Tuesday, September 30, 2014

The evangelists of mammon

If there were ever any doubt that mammon worship is a religion, just see what happens when a wayward soul begins to question its catechism and stray from the holy path to profit. Friends and family come rushing in, hoping to save the wayward soul from his errant ways and restore his righteous reverence for lucre.

In the Gospel of Mark, when Jesus begins to attract a following with his heretical preaching, his mother and brothers come rushing to save him, saying, “He must be out of his mind” (3:21). But Jesus refuses to go with them. “Whoever does the will of God,” he says, “is my brother and sister and mother” (3:35).

Unfortunately Jesus’ mother never did get him to return to the righteous path of humble servitude to emperor and empire. He continued on his imprudent path, and—as we all know—the empire didn’t much like it.

When I see souls that might have been working for their freedom instead scurrying around doing their bit parts to organize the logistics of American empire, I think of bureaucrats in first century Rome. They too imagined they were serving God and man by serving a violent and brutal regime.

Today’s rulers are glorified by their noble dedication to conform to the will of the majority. They can’t aspire to be too good, too noble, too pious—this would place them in opposition to the majority, which, after all, is far too busy to cultivate any difficult virtues. The majority is so sacred, in fact, it becomes impious even to mention its vices.
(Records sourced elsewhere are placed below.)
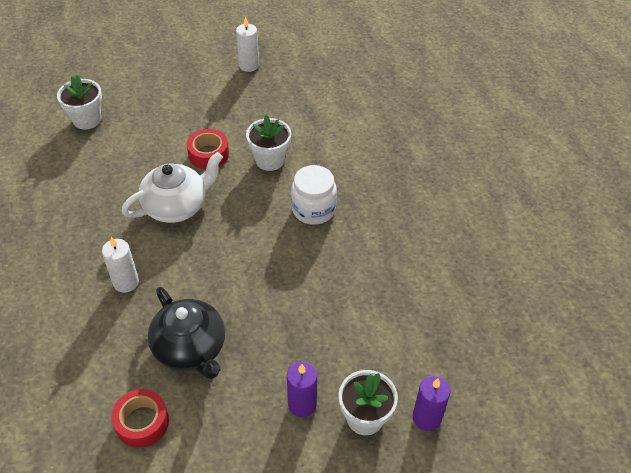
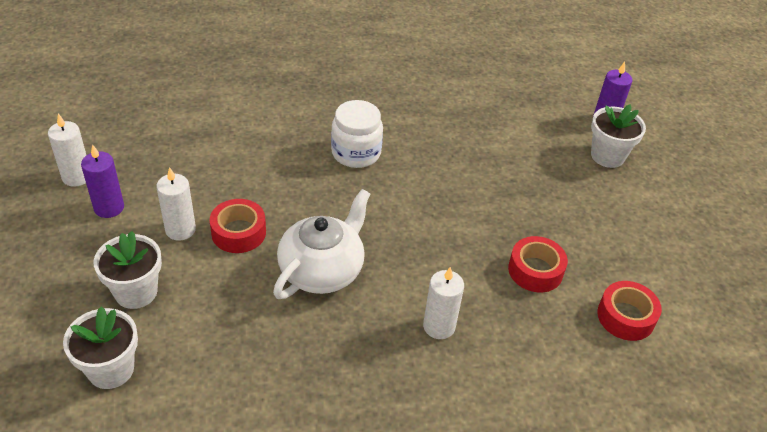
camera: 85 degrees left, 5 degrees down
white teapot [121,152,223,223] -> white teapot turned 60 degrees clockwise [273,189,370,299]
black teapot [148,287,225,379] -> red tape [508,236,568,292]
white flower pot [246,115,291,171] -> white flower pot moved to [94,231,162,309]
purple candle [287,362,317,417] -> purple candle moved to [81,144,124,218]
none -> white candle [156,167,196,241]

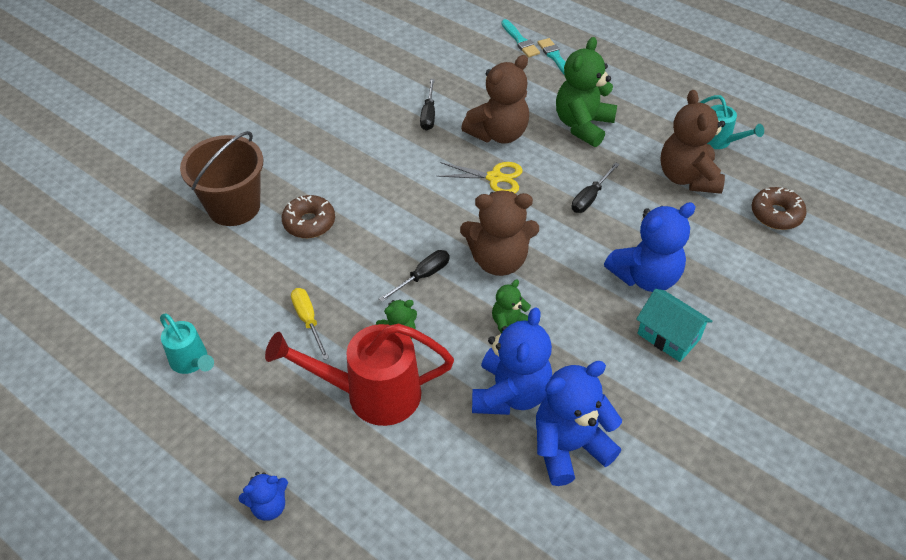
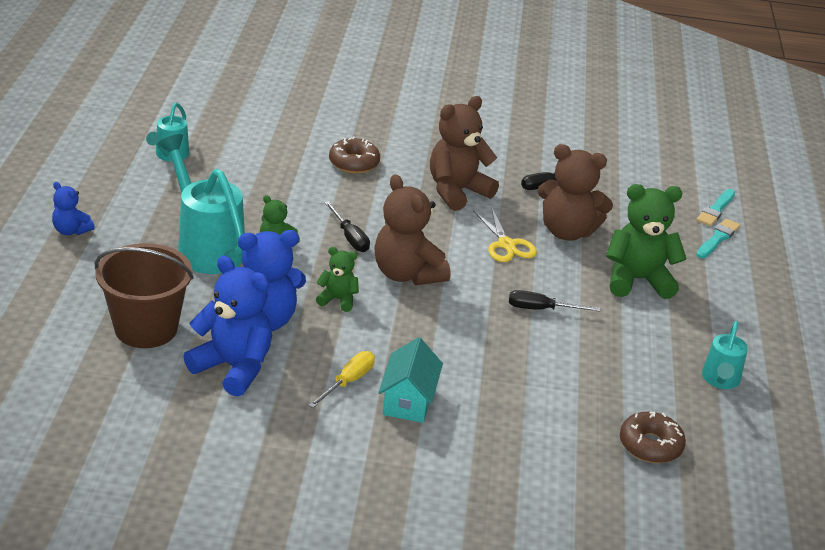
camera: 55 degrees right, 15 degrees down
brown bucket [180,131,264,226] -> brown bucket moved to [95,243,194,348]
red watering can [265,323,454,426] -> turquoise watering can [158,134,245,274]
yellow screwdriver [291,288,329,360] -> yellow screwdriver moved to [308,351,375,408]
black screwdriver [379,250,450,302] -> black screwdriver turned 45 degrees clockwise [324,201,370,252]
blue teddy bear [604,202,696,292] -> none
brown teddy bear [660,90,725,194] -> brown teddy bear moved to [430,96,499,211]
The majority wants bigger houses and nicer cars. It doesn’t much care if teenage girls in China suffer as a result. It doesn’t much care if future generations inherit an uninhabitable planet. It doesn’t much mind that its rulers must assassinate those who dissent from the rule of its empire. It, like Caesar, wants to expand its little empire, and is not at all ashamed of the brutality it employs. And, just as Christians in the first century were compelled to worship Caesar and transform his brutality into a virtue, so we today are compelled to worship the majority and transform its greed into a virtue. If we refuse, we transgress the sacredness of majority rule.

My soul comes into this world only once. It gets one and only one chance to perfect itself. I know for certain that its role models will always be those souls who have exerted heroic efforts to perfect themselves. The majority, with its petty concern for power and wealth, with its utter indifference to the cultivation of the intellect, is beneath my consideration.

I’m grateful to friends and family who generously try to rescue me from my imprudent heresy, and bring me back into the loving fold of our mammon worshiping society. But I am content, not only to be poor, but even to die on the cross, if that’s what it takes to free my soul from servitude and return it to its path toward perfection.